= Written request =
Lay out the lines from the line with "longitude: -71.1786" up to and including the line with "region: Bourgogne" as a Markdown table with the columns Row and Line, numbering each row and skipping blank lines.

= Records provided =
━━━━━━

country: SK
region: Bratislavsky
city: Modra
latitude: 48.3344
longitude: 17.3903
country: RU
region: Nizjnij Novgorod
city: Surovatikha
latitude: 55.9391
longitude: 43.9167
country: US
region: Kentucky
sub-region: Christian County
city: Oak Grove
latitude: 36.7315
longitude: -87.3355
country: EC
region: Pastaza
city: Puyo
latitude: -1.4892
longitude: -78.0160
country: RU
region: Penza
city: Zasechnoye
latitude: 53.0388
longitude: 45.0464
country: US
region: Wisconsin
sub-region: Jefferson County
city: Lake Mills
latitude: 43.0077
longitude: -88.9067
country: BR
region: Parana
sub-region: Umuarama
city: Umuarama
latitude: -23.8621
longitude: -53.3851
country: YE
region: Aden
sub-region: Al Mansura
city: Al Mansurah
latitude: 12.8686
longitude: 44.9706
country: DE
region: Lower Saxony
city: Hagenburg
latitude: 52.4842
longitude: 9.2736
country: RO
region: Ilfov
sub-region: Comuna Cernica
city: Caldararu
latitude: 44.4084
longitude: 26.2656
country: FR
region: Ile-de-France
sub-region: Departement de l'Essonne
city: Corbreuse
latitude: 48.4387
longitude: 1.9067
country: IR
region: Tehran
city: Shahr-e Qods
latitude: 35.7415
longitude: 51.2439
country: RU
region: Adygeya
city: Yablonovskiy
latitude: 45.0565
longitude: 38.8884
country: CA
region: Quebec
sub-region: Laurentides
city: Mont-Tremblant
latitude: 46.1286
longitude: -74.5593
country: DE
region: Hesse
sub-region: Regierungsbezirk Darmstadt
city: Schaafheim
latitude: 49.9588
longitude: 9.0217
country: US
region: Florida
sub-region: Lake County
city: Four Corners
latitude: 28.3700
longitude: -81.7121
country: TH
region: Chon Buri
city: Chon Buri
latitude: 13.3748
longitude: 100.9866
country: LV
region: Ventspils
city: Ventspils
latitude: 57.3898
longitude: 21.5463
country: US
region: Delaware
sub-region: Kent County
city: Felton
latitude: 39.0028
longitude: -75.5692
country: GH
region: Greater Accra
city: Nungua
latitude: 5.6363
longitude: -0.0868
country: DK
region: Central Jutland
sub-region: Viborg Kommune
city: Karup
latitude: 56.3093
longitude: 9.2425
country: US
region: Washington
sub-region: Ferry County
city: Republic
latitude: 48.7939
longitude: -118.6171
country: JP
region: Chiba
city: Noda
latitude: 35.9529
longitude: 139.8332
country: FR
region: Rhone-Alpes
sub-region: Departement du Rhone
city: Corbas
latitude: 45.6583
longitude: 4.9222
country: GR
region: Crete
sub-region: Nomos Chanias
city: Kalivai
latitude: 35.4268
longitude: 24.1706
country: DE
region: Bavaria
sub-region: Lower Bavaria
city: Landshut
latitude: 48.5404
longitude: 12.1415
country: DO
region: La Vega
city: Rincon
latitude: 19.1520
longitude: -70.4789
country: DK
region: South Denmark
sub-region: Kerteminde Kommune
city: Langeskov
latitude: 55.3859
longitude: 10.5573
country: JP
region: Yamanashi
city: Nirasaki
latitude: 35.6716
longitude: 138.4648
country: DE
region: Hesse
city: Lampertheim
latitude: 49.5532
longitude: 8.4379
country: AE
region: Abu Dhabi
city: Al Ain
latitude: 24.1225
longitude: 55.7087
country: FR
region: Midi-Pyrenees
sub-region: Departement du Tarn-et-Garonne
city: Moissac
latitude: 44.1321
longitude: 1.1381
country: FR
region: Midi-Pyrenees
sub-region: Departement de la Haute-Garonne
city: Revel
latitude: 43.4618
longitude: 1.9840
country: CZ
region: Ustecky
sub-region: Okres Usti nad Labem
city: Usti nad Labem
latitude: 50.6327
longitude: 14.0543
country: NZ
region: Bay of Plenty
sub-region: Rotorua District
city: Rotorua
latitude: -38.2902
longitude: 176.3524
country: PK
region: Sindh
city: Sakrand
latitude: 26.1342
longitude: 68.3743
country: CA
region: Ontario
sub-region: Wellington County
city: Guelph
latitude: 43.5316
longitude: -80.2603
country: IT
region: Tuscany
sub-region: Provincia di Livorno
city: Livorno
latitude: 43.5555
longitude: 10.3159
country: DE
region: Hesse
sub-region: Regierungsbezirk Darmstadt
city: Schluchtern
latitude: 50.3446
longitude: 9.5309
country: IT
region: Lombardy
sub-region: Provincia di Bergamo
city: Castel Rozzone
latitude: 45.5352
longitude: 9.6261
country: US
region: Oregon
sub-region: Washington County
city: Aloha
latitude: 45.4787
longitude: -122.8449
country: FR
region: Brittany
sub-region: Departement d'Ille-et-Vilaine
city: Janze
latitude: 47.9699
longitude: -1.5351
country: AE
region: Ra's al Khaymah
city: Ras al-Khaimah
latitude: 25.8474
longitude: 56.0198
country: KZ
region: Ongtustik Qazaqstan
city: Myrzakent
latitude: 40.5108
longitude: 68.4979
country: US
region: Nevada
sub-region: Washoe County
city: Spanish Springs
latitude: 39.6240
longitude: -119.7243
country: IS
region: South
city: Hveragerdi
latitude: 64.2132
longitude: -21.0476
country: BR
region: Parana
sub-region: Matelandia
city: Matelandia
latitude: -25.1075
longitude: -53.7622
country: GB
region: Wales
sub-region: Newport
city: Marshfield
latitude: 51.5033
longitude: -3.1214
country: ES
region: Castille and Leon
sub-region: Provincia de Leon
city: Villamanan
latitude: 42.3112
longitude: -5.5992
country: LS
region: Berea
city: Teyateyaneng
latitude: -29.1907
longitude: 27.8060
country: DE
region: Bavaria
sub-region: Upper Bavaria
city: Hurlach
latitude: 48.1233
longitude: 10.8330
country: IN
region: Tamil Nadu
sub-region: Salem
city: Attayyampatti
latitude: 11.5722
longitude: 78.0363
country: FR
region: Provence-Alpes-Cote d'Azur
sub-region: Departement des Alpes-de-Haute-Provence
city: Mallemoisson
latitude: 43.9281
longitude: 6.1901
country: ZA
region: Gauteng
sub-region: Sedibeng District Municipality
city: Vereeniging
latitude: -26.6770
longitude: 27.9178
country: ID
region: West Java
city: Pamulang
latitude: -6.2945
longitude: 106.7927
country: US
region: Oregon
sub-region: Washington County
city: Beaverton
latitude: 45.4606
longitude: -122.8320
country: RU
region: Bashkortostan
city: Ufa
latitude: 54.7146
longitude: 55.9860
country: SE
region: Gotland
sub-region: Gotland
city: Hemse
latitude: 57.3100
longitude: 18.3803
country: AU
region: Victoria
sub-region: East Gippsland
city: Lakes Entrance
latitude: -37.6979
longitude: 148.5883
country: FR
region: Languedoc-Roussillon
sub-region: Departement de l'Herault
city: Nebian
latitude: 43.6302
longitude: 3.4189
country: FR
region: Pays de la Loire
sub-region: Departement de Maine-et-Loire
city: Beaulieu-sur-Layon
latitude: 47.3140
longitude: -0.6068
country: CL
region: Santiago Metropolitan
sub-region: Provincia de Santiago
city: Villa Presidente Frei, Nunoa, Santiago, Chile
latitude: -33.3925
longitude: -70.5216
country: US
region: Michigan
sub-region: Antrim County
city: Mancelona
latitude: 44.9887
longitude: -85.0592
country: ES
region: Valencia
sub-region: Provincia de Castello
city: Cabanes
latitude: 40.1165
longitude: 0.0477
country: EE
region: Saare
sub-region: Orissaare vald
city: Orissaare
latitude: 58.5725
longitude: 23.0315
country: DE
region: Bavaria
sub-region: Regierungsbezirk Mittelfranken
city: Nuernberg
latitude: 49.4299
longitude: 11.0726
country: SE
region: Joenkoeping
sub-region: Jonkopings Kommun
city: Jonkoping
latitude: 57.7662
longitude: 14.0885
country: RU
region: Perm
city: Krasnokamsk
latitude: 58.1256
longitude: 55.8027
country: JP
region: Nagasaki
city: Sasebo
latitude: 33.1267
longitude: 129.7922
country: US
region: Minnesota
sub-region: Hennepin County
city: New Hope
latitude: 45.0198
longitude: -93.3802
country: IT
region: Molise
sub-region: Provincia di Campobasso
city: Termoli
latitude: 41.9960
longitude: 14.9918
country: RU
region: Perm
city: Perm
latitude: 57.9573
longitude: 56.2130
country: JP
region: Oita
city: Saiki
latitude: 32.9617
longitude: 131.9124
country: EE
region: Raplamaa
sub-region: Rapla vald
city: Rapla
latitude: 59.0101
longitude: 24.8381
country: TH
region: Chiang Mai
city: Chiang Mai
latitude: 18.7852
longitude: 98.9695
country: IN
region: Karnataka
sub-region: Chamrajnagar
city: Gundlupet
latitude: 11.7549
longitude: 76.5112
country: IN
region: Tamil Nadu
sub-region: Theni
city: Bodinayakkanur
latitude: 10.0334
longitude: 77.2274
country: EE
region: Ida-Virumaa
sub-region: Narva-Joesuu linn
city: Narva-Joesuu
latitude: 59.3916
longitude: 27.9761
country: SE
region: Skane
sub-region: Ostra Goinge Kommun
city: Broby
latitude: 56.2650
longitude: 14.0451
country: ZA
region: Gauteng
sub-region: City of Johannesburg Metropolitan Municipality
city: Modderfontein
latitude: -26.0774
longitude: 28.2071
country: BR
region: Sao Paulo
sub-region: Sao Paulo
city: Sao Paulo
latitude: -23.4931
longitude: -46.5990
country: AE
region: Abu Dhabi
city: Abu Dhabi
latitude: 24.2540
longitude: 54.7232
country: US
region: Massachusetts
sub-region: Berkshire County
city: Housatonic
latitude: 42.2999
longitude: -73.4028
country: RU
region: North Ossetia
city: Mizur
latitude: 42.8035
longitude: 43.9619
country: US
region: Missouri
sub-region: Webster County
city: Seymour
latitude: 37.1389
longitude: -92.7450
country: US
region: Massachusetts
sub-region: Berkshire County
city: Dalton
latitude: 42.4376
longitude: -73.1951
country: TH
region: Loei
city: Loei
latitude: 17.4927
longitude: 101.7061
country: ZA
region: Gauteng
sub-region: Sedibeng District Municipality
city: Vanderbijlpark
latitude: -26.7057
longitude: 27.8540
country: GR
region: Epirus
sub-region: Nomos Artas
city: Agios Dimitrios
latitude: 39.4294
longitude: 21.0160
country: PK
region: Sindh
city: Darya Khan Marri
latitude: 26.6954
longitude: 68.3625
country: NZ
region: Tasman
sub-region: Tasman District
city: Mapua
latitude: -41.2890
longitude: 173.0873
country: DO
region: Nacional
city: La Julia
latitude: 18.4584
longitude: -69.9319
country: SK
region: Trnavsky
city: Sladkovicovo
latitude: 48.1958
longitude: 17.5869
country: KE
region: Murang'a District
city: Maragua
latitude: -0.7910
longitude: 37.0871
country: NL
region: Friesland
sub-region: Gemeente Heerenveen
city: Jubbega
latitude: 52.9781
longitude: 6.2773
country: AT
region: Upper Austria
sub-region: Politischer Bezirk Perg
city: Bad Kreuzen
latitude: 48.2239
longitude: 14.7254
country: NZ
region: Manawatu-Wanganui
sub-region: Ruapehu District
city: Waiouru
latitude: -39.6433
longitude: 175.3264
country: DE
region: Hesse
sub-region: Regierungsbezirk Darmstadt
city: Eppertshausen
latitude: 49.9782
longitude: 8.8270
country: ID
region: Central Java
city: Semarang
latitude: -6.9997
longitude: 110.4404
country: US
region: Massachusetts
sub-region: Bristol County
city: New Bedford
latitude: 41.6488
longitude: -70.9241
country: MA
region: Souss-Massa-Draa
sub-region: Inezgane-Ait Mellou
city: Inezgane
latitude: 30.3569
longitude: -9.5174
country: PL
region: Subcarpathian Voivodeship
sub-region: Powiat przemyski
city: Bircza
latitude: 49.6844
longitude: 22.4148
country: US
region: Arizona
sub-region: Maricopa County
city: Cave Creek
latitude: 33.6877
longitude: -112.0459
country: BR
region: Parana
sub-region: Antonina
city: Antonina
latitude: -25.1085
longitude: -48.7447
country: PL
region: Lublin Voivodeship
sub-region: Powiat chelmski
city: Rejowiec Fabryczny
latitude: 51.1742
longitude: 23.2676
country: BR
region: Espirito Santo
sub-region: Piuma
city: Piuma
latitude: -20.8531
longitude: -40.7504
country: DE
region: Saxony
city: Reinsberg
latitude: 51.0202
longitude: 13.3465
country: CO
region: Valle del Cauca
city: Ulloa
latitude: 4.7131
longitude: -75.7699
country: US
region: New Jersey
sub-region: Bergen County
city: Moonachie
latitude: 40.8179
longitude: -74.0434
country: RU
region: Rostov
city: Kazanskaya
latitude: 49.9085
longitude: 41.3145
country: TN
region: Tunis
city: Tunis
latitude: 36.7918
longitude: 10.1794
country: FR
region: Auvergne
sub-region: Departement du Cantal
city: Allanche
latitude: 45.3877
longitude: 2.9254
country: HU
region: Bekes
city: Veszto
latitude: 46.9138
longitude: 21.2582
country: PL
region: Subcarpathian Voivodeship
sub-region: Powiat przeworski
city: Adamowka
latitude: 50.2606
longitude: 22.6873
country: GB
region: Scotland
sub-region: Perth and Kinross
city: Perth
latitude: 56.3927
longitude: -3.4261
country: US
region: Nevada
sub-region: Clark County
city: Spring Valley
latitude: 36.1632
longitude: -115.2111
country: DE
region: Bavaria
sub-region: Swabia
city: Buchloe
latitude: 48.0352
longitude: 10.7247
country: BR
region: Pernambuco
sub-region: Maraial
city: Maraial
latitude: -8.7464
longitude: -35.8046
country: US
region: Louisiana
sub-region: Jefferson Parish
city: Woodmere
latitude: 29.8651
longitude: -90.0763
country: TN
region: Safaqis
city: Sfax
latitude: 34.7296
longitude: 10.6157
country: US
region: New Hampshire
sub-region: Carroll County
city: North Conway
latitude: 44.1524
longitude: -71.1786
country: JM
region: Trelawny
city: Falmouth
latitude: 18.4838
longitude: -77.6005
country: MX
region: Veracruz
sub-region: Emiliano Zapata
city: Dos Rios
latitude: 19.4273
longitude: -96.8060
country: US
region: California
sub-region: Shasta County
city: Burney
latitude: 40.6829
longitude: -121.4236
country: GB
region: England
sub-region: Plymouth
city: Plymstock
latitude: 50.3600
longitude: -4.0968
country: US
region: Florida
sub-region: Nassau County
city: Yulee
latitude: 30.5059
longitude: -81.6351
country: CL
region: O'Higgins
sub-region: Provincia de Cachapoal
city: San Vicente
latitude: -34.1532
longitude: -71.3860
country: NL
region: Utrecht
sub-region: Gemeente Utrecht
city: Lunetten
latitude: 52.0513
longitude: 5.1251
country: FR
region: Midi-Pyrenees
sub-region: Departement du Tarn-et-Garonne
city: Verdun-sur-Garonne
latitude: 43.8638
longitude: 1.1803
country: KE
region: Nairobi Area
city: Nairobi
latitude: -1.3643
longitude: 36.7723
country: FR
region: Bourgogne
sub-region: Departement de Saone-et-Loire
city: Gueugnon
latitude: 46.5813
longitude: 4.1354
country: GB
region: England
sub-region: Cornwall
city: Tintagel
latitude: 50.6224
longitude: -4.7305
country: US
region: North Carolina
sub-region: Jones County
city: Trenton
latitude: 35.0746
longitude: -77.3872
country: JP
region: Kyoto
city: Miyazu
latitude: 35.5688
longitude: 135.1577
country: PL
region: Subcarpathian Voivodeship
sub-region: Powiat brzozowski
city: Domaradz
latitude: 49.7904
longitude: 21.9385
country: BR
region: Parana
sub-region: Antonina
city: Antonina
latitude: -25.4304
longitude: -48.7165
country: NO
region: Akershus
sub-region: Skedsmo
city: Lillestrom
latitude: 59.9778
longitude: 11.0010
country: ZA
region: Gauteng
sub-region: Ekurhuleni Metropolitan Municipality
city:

━━━━━━

= Answer =
| Row | Line |
|---|---|
| 1 | longitude: -71.1786 |
| 2 | country: JM |
| 3 | region: Trelawny |
| 4 | city: Falmouth |
| 5 | latitude: 18.4838 |
| 6 | longitude: -77.6005 |
| 7 | country: MX |
| 8 | region: Veracruz |
| 9 | sub-region: Emiliano Zapata |
| 10 | city: Dos Rios |
| 11 | latitude: 19.4273 |
| 12 | longitude: -96.8060 |
| 13 | country: US |
| 14 | region: California |
| 15 | sub-region: Shasta County |
| 16 | city: Burney |
| 17 | latitude: 40.6829 |
| 18 | longitude: -121.4236 |
| 19 | country: GB |
| 20 | region: England |
| 21 | sub-region: Plymouth |
| 22 | city: Plymstock |
| 23 | latitude: 50.3600 |
| 24 | longitude: -4.0968 |
| 25 | country: US |
| 26 | region: Florida |
| 27 | sub-region: Nassau County |
| 28 | city: Yulee |
| 29 | latitude: 30.5059 |
| 30 | longitude: -81.6351 |
| 31 | country: CL |
| 32 | region: O'Higgins |
| 33 | sub-region: Provincia de Cachapoal |
| 34 | city: San Vicente |
| 35 | latitude: -34.1532 |
| 36 | longitude: -71.3860 |
| 37 | country: NL |
| 38 | region: Utrecht |
| 39 | sub-region: Gemeente Utrecht |
| 40 | city: Lunetten |
| 41 | latitude: 52.0513 |
| 42 | longitude: 5.1251 |
| 43 | country: FR |
| 44 | region: Midi-Pyrenees |
| 45 | sub-region: Departement du Tarn-et-Garonne |
| 46 | city: Verdun-sur-Garonne |
| 47 | latitude: 43.8638 |
| 48 | longitude: 1.1803 |
| 49 | country: KE |
| 50 | region: Nairobi Area |
| 51 | city: Nairobi |
| 52 | latitude: -1.3643 |
| 53 | longitude: 36.7723 |
| 54 | country: FR |
| 55 | region: Bourgogne |